_Goal of the exercise:_
Reproduce the lines below without any change, beginning with the line that contains "elevation (m): 0.3" and continuing through the line that contains "state / province: Baja California Sur".

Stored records
+===+

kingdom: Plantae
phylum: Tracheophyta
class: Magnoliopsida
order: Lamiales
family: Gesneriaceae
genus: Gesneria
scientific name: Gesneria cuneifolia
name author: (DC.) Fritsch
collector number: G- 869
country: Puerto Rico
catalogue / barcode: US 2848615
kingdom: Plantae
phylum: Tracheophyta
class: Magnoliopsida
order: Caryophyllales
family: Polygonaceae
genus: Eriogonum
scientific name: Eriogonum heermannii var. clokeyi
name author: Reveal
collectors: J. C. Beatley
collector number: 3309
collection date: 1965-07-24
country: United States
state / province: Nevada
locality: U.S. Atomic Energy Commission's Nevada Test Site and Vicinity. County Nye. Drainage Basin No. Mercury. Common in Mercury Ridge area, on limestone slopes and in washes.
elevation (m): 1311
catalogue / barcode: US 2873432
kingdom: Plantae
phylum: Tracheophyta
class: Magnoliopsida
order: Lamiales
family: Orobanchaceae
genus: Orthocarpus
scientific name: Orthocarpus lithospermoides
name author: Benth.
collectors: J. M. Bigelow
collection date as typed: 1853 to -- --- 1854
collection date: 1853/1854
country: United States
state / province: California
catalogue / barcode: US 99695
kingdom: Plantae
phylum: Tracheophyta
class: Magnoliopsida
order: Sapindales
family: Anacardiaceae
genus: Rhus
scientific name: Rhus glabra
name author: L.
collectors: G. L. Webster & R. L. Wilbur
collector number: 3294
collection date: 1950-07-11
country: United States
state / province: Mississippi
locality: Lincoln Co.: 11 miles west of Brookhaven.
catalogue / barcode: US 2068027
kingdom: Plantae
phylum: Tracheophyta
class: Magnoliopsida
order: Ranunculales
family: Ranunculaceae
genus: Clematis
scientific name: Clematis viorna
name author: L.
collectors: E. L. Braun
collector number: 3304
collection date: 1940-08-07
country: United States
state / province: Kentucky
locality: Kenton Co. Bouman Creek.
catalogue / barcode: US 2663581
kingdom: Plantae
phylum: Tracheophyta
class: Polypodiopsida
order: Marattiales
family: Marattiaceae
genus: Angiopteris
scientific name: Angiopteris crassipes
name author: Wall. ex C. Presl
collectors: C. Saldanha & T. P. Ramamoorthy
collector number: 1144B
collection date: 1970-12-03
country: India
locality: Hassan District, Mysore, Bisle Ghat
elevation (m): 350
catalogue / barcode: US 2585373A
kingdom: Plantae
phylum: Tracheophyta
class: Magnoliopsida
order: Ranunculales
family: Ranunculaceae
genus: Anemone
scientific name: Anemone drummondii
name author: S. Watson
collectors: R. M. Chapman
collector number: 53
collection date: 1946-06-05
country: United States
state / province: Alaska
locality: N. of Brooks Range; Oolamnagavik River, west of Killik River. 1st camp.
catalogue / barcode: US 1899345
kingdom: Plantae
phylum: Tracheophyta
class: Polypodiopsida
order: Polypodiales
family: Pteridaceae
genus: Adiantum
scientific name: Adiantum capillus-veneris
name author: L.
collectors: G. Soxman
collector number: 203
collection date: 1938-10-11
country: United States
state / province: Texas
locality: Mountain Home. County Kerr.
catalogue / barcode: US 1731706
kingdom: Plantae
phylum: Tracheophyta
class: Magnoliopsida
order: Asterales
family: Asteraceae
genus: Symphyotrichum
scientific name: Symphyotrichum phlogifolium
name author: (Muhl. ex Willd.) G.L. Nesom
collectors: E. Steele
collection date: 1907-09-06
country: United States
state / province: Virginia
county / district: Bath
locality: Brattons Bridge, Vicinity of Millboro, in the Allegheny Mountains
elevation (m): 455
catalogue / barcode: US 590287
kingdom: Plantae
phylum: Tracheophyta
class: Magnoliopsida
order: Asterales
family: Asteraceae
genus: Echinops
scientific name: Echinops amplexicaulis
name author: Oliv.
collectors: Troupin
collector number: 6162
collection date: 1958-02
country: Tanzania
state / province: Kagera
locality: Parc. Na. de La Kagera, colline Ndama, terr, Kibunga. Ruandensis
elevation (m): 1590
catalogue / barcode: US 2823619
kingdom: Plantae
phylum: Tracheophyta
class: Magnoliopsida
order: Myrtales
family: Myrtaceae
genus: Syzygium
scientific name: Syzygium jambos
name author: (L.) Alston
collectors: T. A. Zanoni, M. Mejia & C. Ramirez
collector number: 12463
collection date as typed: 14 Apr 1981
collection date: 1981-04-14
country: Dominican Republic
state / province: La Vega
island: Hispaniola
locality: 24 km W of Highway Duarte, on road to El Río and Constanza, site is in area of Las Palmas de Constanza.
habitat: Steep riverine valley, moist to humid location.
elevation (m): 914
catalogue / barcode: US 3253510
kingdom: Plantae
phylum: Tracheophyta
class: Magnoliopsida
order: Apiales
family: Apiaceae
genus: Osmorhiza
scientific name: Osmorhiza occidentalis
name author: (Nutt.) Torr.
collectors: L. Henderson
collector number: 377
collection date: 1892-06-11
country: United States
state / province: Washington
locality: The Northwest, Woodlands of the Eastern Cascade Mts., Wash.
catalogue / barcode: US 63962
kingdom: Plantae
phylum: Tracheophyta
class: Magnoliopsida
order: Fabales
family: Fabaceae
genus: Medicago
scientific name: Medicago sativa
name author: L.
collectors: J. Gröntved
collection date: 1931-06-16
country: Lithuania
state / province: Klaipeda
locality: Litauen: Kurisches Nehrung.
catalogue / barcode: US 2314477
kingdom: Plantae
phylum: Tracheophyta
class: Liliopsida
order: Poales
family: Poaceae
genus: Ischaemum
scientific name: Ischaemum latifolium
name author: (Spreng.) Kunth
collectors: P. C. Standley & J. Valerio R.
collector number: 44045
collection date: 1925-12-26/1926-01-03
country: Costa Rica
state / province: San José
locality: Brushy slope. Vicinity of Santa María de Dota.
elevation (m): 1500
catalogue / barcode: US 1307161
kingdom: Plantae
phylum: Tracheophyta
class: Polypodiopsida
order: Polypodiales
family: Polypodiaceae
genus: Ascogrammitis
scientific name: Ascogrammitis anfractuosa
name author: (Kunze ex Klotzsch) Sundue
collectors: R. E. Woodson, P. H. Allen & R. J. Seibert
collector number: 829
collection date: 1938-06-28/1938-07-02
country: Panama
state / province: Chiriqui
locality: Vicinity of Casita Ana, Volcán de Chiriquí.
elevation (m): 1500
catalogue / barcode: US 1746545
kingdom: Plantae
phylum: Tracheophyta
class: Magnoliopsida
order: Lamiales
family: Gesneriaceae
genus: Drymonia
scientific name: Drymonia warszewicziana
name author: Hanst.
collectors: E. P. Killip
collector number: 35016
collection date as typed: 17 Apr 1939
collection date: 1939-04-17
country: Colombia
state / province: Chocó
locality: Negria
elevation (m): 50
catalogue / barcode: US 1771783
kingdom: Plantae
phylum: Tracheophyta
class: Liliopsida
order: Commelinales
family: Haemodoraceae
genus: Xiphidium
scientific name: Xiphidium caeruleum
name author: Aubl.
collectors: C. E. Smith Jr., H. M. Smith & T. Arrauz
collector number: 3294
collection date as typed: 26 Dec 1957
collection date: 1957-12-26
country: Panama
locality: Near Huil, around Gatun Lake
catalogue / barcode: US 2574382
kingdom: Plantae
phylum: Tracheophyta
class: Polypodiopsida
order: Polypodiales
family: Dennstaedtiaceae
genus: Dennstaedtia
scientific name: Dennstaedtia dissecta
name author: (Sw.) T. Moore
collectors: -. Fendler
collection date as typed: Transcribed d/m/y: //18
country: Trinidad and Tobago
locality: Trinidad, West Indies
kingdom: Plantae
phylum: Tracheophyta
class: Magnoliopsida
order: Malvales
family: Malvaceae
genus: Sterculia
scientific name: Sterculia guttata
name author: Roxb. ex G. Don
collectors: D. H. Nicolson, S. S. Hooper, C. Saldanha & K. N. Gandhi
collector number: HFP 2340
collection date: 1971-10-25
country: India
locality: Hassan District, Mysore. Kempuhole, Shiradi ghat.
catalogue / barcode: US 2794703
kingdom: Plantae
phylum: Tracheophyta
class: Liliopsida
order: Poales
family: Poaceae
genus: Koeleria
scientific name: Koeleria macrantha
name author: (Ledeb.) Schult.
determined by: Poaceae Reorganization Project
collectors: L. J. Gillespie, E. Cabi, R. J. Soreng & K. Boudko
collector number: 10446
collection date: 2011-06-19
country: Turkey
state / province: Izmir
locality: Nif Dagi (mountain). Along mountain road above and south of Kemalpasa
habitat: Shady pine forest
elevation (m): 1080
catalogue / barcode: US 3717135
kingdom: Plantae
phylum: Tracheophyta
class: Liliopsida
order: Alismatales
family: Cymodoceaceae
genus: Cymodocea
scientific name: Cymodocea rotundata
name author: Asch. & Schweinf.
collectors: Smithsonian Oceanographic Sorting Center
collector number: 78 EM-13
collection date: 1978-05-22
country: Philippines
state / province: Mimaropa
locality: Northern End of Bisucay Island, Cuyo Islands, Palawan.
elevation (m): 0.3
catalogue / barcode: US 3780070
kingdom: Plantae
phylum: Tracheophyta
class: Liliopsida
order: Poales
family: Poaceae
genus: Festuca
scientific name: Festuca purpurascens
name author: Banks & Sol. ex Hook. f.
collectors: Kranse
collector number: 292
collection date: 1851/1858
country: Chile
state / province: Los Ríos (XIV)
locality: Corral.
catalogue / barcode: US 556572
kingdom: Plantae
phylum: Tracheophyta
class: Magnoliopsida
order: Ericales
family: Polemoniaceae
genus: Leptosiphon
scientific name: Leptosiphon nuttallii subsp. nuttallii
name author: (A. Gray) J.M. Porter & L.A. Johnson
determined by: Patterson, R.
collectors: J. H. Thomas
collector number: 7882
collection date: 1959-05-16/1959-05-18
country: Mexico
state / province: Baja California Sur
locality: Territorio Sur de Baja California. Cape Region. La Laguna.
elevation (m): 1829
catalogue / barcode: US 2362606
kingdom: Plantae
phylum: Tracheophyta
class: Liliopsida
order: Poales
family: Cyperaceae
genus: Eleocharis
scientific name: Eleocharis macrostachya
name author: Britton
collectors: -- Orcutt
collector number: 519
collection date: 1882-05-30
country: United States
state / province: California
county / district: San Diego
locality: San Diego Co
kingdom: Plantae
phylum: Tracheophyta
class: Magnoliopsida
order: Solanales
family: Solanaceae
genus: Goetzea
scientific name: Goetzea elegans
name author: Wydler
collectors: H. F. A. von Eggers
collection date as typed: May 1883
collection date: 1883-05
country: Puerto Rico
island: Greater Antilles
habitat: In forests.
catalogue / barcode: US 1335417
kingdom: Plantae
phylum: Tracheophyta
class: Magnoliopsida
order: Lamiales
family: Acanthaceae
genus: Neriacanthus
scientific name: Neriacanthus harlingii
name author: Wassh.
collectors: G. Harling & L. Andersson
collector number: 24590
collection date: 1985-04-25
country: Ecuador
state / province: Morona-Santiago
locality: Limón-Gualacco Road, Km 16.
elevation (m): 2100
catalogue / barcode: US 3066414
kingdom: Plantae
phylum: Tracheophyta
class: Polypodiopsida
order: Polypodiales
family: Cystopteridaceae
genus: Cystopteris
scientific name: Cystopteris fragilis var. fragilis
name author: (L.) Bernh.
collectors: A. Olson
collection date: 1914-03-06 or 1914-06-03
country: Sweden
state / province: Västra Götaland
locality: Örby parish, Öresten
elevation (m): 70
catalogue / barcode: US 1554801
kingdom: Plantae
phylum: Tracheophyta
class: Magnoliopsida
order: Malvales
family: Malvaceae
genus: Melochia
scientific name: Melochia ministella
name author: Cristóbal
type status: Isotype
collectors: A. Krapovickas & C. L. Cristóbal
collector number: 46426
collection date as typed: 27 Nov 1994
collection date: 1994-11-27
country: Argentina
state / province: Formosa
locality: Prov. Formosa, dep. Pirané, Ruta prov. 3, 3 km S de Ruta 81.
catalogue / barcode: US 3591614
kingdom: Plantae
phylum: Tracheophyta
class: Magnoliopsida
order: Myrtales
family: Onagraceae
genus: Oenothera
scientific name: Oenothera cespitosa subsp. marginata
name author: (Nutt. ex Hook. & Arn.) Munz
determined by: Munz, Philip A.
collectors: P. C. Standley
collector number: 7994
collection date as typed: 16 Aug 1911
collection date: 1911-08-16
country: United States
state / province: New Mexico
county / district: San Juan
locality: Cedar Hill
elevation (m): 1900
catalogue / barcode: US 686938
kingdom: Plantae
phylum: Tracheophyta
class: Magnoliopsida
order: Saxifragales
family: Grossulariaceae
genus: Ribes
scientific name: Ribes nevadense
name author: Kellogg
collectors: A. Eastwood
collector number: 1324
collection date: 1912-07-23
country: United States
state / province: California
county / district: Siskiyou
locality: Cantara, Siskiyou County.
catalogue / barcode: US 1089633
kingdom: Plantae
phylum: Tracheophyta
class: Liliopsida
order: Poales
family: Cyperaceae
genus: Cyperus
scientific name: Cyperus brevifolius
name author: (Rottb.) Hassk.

+===+

_Problem solution:_
elevation (m): 0.3
catalogue / barcode: US 3780070
kingdom: Plantae
phylum: Tracheophyta
class: Liliopsida
order: Poales
family: Poaceae
genus: Festuca
scientific name: Festuca purpurascens
name author: Banks & Sol. ex Hook. f.
collectors: Kranse
collector number: 292
collection date: 1851/1858
country: Chile
state / province: Los Ríos (XIV)
locality: Corral.
catalogue / barcode: US 556572
kingdom: Plantae
phylum: Tracheophyta
class: Magnoliopsida
order: Ericales
family: Polemoniaceae
genus: Leptosiphon
scientific name: Leptosiphon nuttallii subsp. nuttallii
name author: (A. Gray) J.M. Porter & L.A. Johnson
determined by: Patterson, R.
collectors: J. H. Thomas
collector number: 7882
collection date: 1959-05-16/1959-05-18
country: Mexico
state / province: Baja California Sur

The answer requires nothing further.